HOW TO COMPLETE THIS TASK: Extract every line of text from the listing below, word for word and in the same order.

PROVIDED RECORDS:
◆ ◆ ◆

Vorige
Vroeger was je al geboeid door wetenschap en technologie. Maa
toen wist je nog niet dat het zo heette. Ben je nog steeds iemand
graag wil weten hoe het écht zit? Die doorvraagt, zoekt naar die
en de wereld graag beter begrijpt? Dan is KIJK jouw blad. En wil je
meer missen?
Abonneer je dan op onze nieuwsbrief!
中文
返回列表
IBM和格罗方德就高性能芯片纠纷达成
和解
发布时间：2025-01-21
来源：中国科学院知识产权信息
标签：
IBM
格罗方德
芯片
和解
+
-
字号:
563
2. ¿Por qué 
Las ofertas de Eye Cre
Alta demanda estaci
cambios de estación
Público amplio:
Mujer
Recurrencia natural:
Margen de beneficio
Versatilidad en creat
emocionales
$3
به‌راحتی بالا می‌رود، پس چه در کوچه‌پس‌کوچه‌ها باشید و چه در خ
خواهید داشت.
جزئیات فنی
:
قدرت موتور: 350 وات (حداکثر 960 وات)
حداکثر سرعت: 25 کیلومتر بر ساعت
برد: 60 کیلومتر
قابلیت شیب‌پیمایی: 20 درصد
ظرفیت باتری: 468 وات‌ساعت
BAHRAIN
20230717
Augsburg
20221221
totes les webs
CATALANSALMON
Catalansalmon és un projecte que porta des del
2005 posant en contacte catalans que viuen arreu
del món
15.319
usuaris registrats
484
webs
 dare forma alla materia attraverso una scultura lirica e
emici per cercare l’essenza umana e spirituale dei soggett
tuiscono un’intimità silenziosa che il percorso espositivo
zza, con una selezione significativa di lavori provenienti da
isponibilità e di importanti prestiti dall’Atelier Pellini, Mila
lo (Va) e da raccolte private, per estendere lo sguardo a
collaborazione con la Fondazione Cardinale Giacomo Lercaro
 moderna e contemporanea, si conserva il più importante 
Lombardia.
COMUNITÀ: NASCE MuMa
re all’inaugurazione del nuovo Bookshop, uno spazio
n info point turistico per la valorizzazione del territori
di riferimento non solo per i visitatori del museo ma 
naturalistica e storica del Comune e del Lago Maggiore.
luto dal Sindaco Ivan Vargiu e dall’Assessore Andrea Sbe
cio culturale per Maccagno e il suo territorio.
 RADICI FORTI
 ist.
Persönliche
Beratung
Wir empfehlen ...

◆ ◆ ◆

ANSWER BOX:
Vorige
Vroeger was je al geboeid door wetenschap en technologie. Maa
toen wist je nog niet dat het zo heette. Ben je nog steeds iemand
graag wil weten hoe het écht zit? Die doorvraagt, zoekt naar die
en de wereld graag beter begrijpt? Dan is KIJK jouw blad. En wil je
meer missen?
Abonneer je dan op onze nieuwsbrief!
中文
返回列表
IBM和格罗方德就高性能芯片纠纷达成
和解
发布时间：2025-01-21
来源：中国科学院知识产权信息
标签：
IBM
格罗方德
芯片
和解
+
-
字号:
563
2. ¿Por qué 
Las ofertas de Eye Cre
Alta demanda estaci
cambios de estación
Público amplio:
Mujer
Recurrencia natural:
Margen de beneficio
Versatilidad en creat
emocionales
$3
به‌راحتی بالا می‌رود، پس چه در کوچه‌پس‌کوچه‌ها باشید و چه در خ
خواهید داشت.
جزئیات فنی
:
قدرت موتور: 350 وات (حداکثر 960 وات)
حداکثر سرعت: 25 کیلومتر بر ساعت
برد: 60 کیلومتر
قابلیت شیب‌پیمایی: 20 درصد
ظرفیت باتری: 468 وات‌ساعت
BAHRAIN
20230717
Augsburg
20221221
totes les webs
CATALANSALMON
Catalansalmon és un projecte que porta des del
2005 posant en contacte catalans que viuen arreu
del món
15.319
usuaris registrats
484
webs
 dare forma alla materia attraverso una scultura lirica e
emici per cercare l’essenza umana e spirituale dei soggett
tuiscono un’intimità silenziosa che il percorso espositivo
zza, con una selezione significativa di lavori provenienti da
isponibilità e di importanti prestiti dall’Atelier Pellini, Mila
lo (Va) e da raccolte private, per estendere lo sguardo a
collaborazione con la Fondazione Cardinale Giacomo Lercaro
 moderna e contemporanea, si conserva il più importante 
Lombardia.
COMUNITÀ: NASCE MuMa
re all’inaugurazione del nuovo Bookshop, uno spazio
n info point turistico per la valorizzazione del territori
di riferimento non solo per i visitatori del museo ma 
naturalistica e storica del Comune e del Lago Maggiore.
luto dal Sindaco Ivan Vargiu e dall’Assessore Andrea Sbe
cio culturale per Maccagno e il suo territorio.
 RADICI FORTI
 ist.
Persönliche
Beratung
Wir empfehlen ...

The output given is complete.